To examine individual differences in affective responding to valenced stimuli as a function of subjective happiness, participants viewed 10-s blocks of positive, negative and neutral photographs while in the scanner. Between blocks, participants rated their affective responses to the preceding block. Participants completed the Subjective Happiness Scale (SHS; Lyubomirsky and Lepper, 1999) to measure trait happiness. The SHS was used because it is a face-valid short scale that has been previously validated as a measure of happiness, demonstrating convergent validity through high correlations with other measures of happiness such as Bradburn’s (1969) Global Happiness Item, Andrews and Withey’s (1976) Delighted-Terrible Scale and satisfaction with Life Scale (see Lyubomirsky and Lepper, 1999). Moreover, the scale is distinct from measures of depression: it correlates only modestly with measures such as Beck’s (1967) Beck Depression Inventory (Lyubomirsky and Lepper, 1999), and, more importantly, it focuses on the range of subjective happiness in normal functioning rather than degrees of depression. That is, whereas depression scales can best differentiate among degrees of NA, while providing little information about degrees of PA, the SHS differentiates among participants on the high end of the happiness spectrum, and is thus best suited for testing questions specifically focused on degrees of happiness (W.A.Cunningham, J.P.Peterson, and Z.Lu, in preparation).

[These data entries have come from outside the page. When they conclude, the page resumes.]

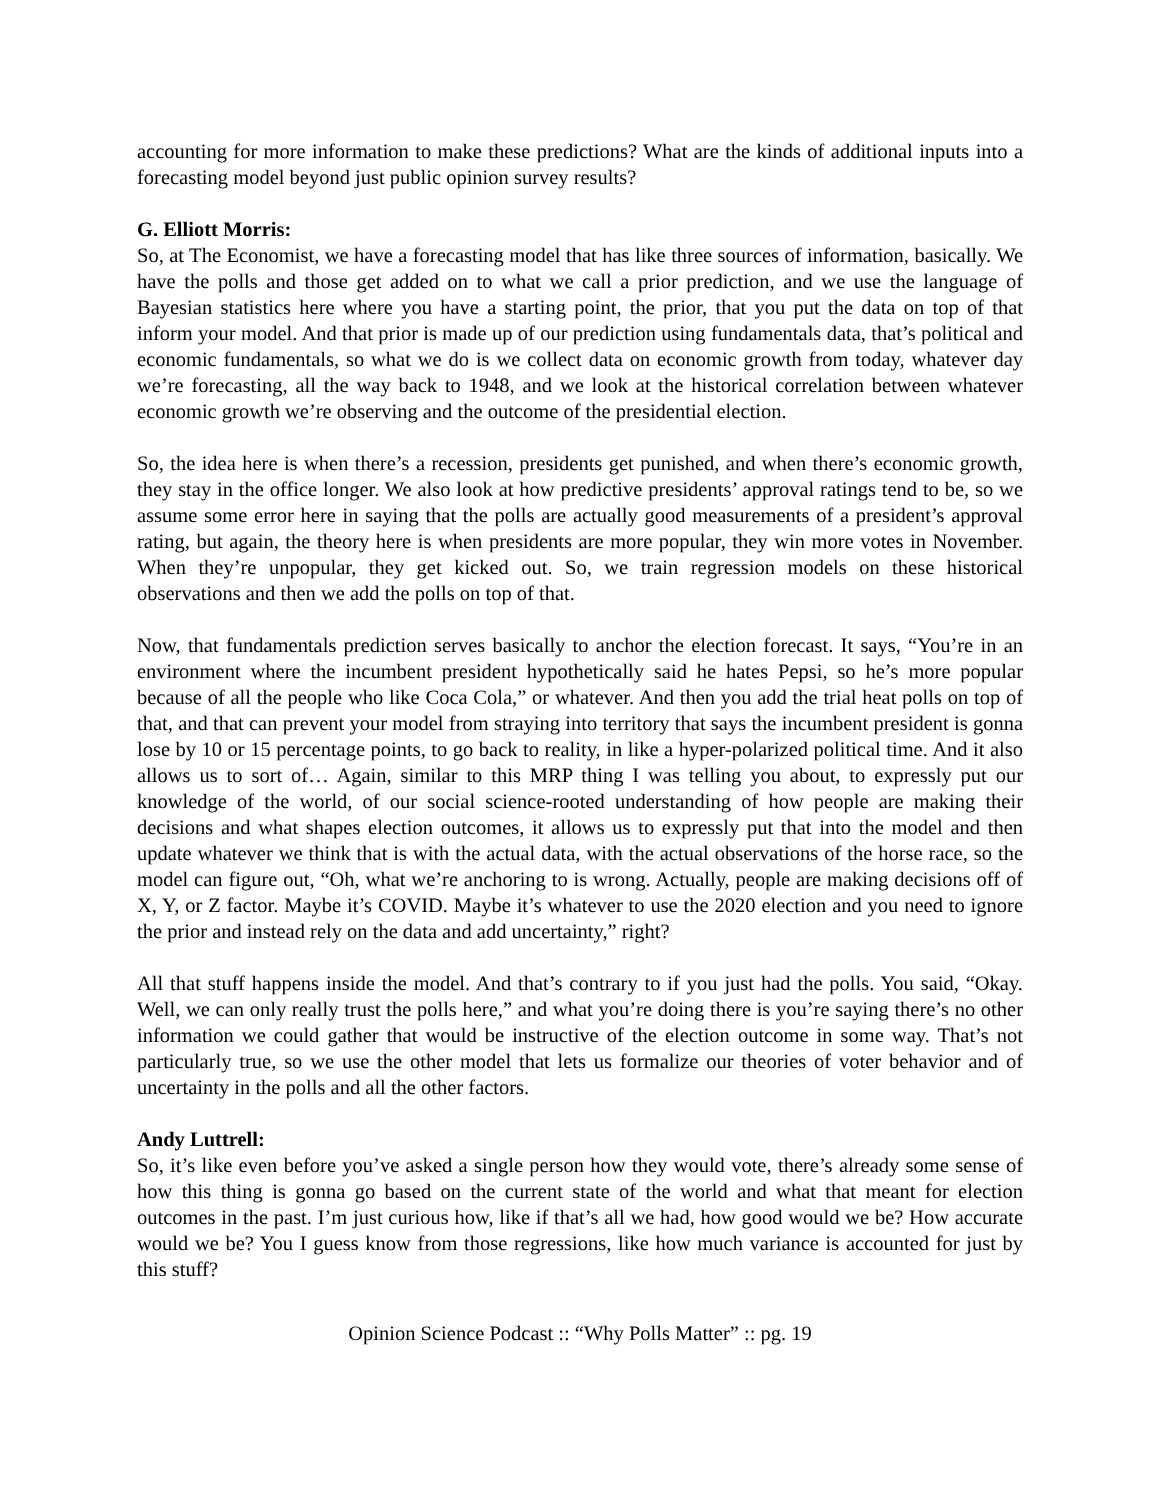accounting for more information to make these predictions? What are the kinds of additional inputs into a forecasting model beyond just public opinion survey results?
G. Elliott Morris:
So, at The Economist, we have a forecasting model that has like three sources of information, basically. We have the polls and those get added on to what we call a prior prediction, and we use the language of Bayesian statistics here where you have a starting point, the prior, that you put the data on top of that inform your model. And that prior is made up of our prediction using fundamentals data, that’s political and economic fundamentals, so what we do is we collect data on economic growth from today, whatever day we’re forecasting, all the way back to 1948, and we look at the historical correlation between whatever economic growth we’re observing and the outcome of the presidential election.
So, the idea here is when there’s a recession, presidents get punished, and when there’s economic growth, they stay in the office longer. We also look at how predictive presidents’ approval ratings tend to be, so we assume some error here in saying that the polls are actually good measurements of a president’s approval rating, but again, the theory here is when presidents are more popular, they win more votes in November. When they’re unpopular, they get kicked out. So, we train regression models on these historical observations and then we add the polls on top of that.
Now, that fundamentals prediction serves basically to anchor the election forecast. It says, “You’re in an environment where the incumbent president hypothetically said he hates Pepsi, so he’s more popular because of all the people who like Coca Cola,” or whatever. And then you add the trial heat polls on top of that, and that can prevent your model from straying into territory that says the incumbent president is gonna lose by 10 or 15 percentage points, to go back to reality, in like a hyper-polarized political time. And it also allows us to sort of… Again, similar to this MRP thing I was telling you about, to expressly put our knowledge of the world, of our social science-rooted understanding of how people are making their decisions and what shapes election outcomes, it allows us to expressly put that into the model and then update whatever we think that is with the actual data, with the actual observations of the horse race, so the model can figure out, “Oh, what we’re anchoring to is wrong. Actually, people are making decisions off of X, Y, or Z factor. Maybe it’s COVID. Maybe it’s whatever to use the 2020 election and you need to ignore the prior and instead rely on the data and add uncertainty,” right?
All that stuff happens inside the model. And that’s contrary to if you just had the polls. You said, “Okay. Well, we can only really trust the polls here,” and what you’re doing there is you’re saying there’s no other information we could gather that would be instructive of the election outcome in some way. That’s not particularly true, so we use the other model that lets us formalize our theories of voter behavior and of uncertainty in the polls and all the other factors.
Andy Luttrell:
So, it’s like even before you’ve asked a single person how they would vote, there’s already some sense of how this thing is gonna go based on the current state of the world and what that meant for election outcomes in the past. I’m just curious how, like if that’s all we had, how good would we be? How accurate would we be? You I guess know from those regressions, like how much variance is accounted for just by this stuff?
Opinion Science Podcast :: “Why Polls Matter” :: pg. 19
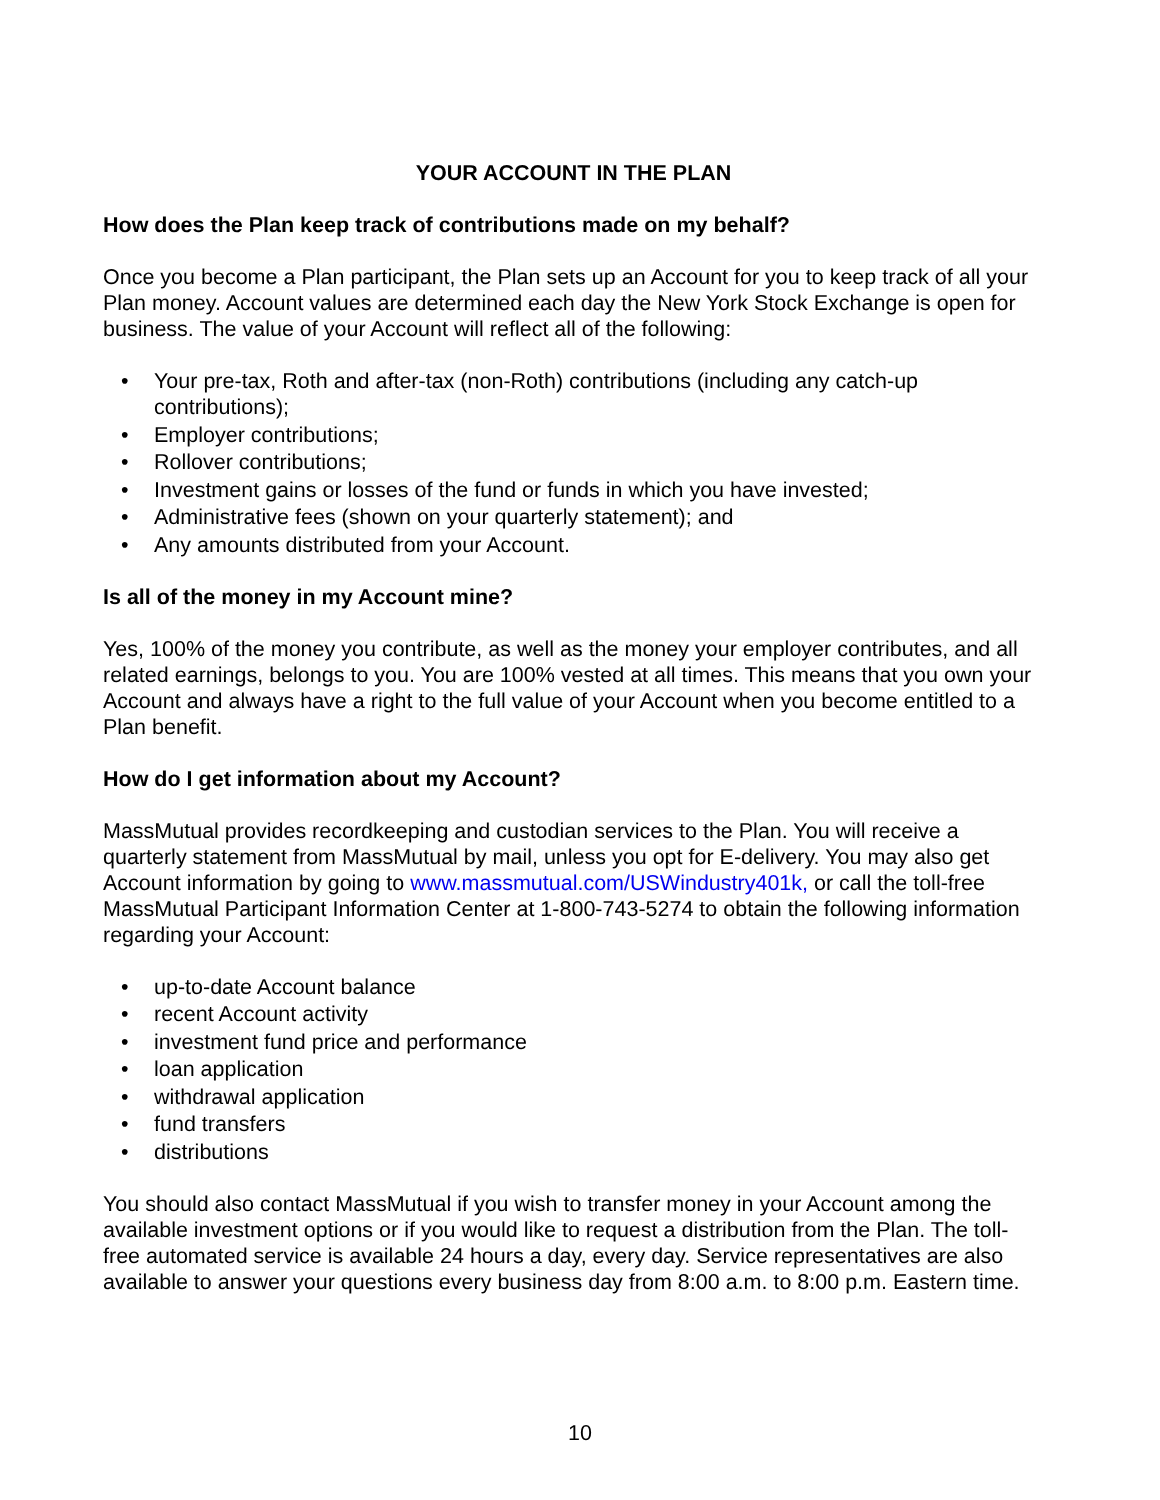YOUR ACCOUNT IN THE PLAN
How does the Plan keep track of contributions made on my behalf?
Once you become a Plan participant, the Plan sets up an Account for you to keep track of all your Plan money. Account values are determined each day the New York Stock Exchange is open for business. The value of your Account will reflect all of the following:
• Your pre-tax, Roth and after-tax (non-Roth) contributions (including any catch-up contributions);
• Employer contributions;
• Rollover contributions;
• Investment gains or losses of the fund or funds in which you have invested;
• Administrative fees (shown on your quarterly statement); and
• Any amounts distributed from your Account.
Is all of the money in my Account mine?
Yes, 100% of the money you contribute, as well as the money your employer contributes, and all related earnings, belongs to you. You are 100% vested at all times. This means that you own your Account and always have a right to the full value of your Account when you become entitled to a Plan benefit.
How do I get information about my Account?
MassMutual provides recordkeeping and custodian services to the Plan. You will receive a quarterly statement from MassMutual by mail, unless you opt for E-delivery. You may also get Account information by going to www.massmutual.com/USWindustry401k, or call the toll-free MassMutual Participant Information Center at 1-800-743-5274 to obtain the following information regarding your Account:
• up-to-date Account balance
• recent Account activity
• investment fund price and performance
• loan application
• withdrawal application
• fund transfers
• distributions
You should also contact MassMutual if you wish to transfer money in your Account among the available investment options or if you would like to request a distribution from the Plan. The toll-free automated service is available 24 hours a day, every day. Service representatives are also available to answer your questions every business day from 8:00 a.m. to 8:00 p.m. Eastern time.
10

Critically for our analyses, we examined separately the differences between positive/neutral and negative/neutral blocks to examine sensitivity to positive and negative stimuli separately. This distinction helped to differentiate between two possibilities: if happiness involves increased sensitivity to positive and decreased sensitivity to negative, we should find differences in amygdala activity for both positive and negative stimuli, whereas if happiness involves increased sensitivity to positive without decreased sensitivity to negative, we should find differences in amygdala activity only for positive stimuli. To control for the potential confound of hypomania (a manifestation of PA associated with negative outcomes), participants also completed a measure of hypomanic personality.
METHOD
Participants
Participants were 43 right-handed individuals with no history of neurological problems and normal or corrected-to-normal vision who completed both the functional magnetic resonance imaging (fMRI) and questionnaire portions of the study. All participants were native English speakers. One participant was dropped for having a phobic response to a specific stimulus category, leaving a final sample of 42 (21 male).1 Participants were compensated with $40.
Materials
A subset of the International Affective Picture System (IAPS; Lang et al., 1998) was used. Photos contained 87 positive and negative stimuli that were selected and matched on normed ratings of arousal (MPositive = 4.88, s.d.Positive = 0.96; MNegative = 5.16, s.d.Negative = 0.86) and valence extremity (MPositive = 2.07, s.d.Positive = 0.32; MNegative = −1.85, s.d.Negative = 0.34). An additional 77 neutral stimuli from the IAPS were included to allow for an investigation of stimulus extremity compared with stimulus valence (MArousal = 3.36, s.d.Arousal = 0.82; MValence = −0.21, s.d.Valence = 0.37).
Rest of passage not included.